Pure assertion, and empirically demonstrably false. Organisms generally have demonstrably very real fitness-differences between them.
I’m sorry but you still can’t just declare things to be true by merely repeating the same assertion. And in any case we’re talking about fitness here. Some times reductions in function come with gains in fitness, or the other way around. Your simplistic analogies and metaphors simply won’t do.
This is why I want to talk about real biochemistry and molecular biology, and you totally neglect to actually speak about the examples I give, such as the activity of enzymes, or the relationship between metabolic gains and fitness.
When the enzyme encoded by a gene no longer accelerates a reaction, the locus really does just drift neutrally. Eventually mutations will produce a new function. Random DNA is usually only a few mutations away from gaining a promoter function, for example:
And expressed random DNA can frequently exhibit positive fitness effects:
Bzzzt, stop. You can’t begin the second sentence with “so”, because nothing you go on to state follows from the previous sentence. How complex an organism is in relation to a computer (by what measure, by the way?) is simply not relevant to the statement you make.
Disagree? Then where is your equation for change-tolerance where the measure of complexity is a factor?
No. This is biology, not cupper wires printed on glass fiber sheets, with little resistors, transistors, and capacitors soldered on to them.

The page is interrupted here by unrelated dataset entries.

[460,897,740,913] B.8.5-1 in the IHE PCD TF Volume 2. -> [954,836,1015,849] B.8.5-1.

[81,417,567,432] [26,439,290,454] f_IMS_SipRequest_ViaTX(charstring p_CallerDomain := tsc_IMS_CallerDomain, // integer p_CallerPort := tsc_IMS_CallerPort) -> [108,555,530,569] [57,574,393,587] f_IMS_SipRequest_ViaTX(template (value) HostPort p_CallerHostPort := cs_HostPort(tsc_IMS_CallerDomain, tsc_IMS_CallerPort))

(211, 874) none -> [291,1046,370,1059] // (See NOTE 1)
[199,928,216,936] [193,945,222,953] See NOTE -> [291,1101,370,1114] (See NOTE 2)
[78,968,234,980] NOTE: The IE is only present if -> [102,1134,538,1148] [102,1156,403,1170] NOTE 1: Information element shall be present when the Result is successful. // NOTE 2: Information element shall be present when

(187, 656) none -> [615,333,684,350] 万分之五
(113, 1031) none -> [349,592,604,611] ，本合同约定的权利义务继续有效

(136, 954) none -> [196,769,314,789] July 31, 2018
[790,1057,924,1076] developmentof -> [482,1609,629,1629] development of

In biology things are usually bendy, stretchy, and soluble in either water or fats, and they grow larger until they divide, or fuse and meld together. Individual cells and most tissues are soft, sludgy mixtures of oily and watery constituents that are mixed together, with many of them more or less freely floating around under diffusion. Contents will loosely associate, attach and transiently stick together, wiggle around under brownian motion, and even some times re-associate if separated, or regrow if damaged. Organisms are governed by the rules of water and oil chemistry and physics, and are more like soap bubbles than sheets of glass fiber.
In computers, nothing exhibits these properties. Stop obsessing about your computer metaphors and learn some real biology please.